Passage présenté:
****************************************
Le Luxembourg profite d’une croissance extraordinaire mais robuste, nous dit l’OCDE. Mais il s’agit de préserver le bien-être et de le partager mieux – notamment en matière d’accès au logement.
Si on compare les études de l’OCDE (Organisation de coopération et de développement économiques) sur le Luxembourg au fil des années, on a l’impression d’un déjà-vu, d’un texte qui se ressemble d’une échéance à l’autre et qui ne nous apprend pas vraiment quoi que ce soit de nouveau. D’abord parce que les problèmes esquissés, on pense bien les connaître, et puis parce que l’organisation dont le siège se trouve à Paris n’a pas tendance à changer de lunettes trop souvent.
Mais il serait injuste de dire que l’OCDE d’aujourd’hui n’aurait pas évolué, si on la compare à ses débuts, où elle a succédé à l’Organisation européenne de coopération économique, un organe de surveillance mis en place par les États-Unis pour veiller au « bon emploi » des moyens mis à disposition à travers le plan Marshall après la Seconde Guerre mondiale. Les idées de Keynes, qui avaient inspiré le président américain Franklin D. Roosevelt, venaient d’être mises au placard et il fallait prôner le libéralisme économique face au « bloc de l’Est ».
L’OCDE devait aider les pays industrialisés dotés d’une économie de marché et d’un gouvernement élu démocratiquement à ajuster leurs politiques pour donner voie à la croissance et au progrès. Après la fin des « trente glorieuses », les différentes crises « structurelles » et l’ébranlement du système « ennemi », l’OCDE s’est doté d’une nouvelle « corporate identity » et dit dorénavant « œuvrer pour la mise en place de politiques meilleures pour une vie meilleure ». Bon, ce n’est pas devenu le Mouvement écologique à l’échelle planétaire, mais les changements dans les approches dépassent – surtout si l’on regarde plus en détail – le stade d’une opération purement cosmétique.
****************************************
Données affichées:
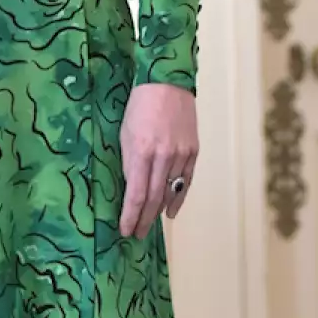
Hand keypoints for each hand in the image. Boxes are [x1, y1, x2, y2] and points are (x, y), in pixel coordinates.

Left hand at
****************************************
Travail demandé:
1. Répondez brièvement, d'après le texte sur l'OCDE :
(a) Dans quelle ville se trouve le siège de l'OCDE ?
(b) À quelle organisation l'OCDE a-t-elle succédé ?
(c) Selon sa nouvelle formule, pour quoi l'OCDE dit-elle dorénavant œuvrer ?
2. Recopiez mot pour mot le passage du texte sur l'OCDE qui commence par « Si on compare » et se poursuit jusqu'à « lunettes trop souvent. ».
Les données n'ont aucun rôle dans cet exercice.

Réponses numérotées:
1.
(a) À Paris.
(b) À l'Organisation européenne de coopération économique.
(c) Pour « la mise en place de politiques meilleures pour une vie meilleure ».

2.
Si on compare les études de l’OCDE (Organisation de coopération et de développement économiques) sur le Luxembourg au fil des années, on a l’impression d’un déjà-vu, d’un texte qui se ressemble d’une échéance à l’autre et qui ne nous apprend pas vraiment quoi que ce soit de nouveau. D’abord parce que les problèmes esquissés, on pense bien les connaître, et puis parce que l’organisation dont le siège se trouve à Paris n’a pas tendance à changer de lunettes trop souvent.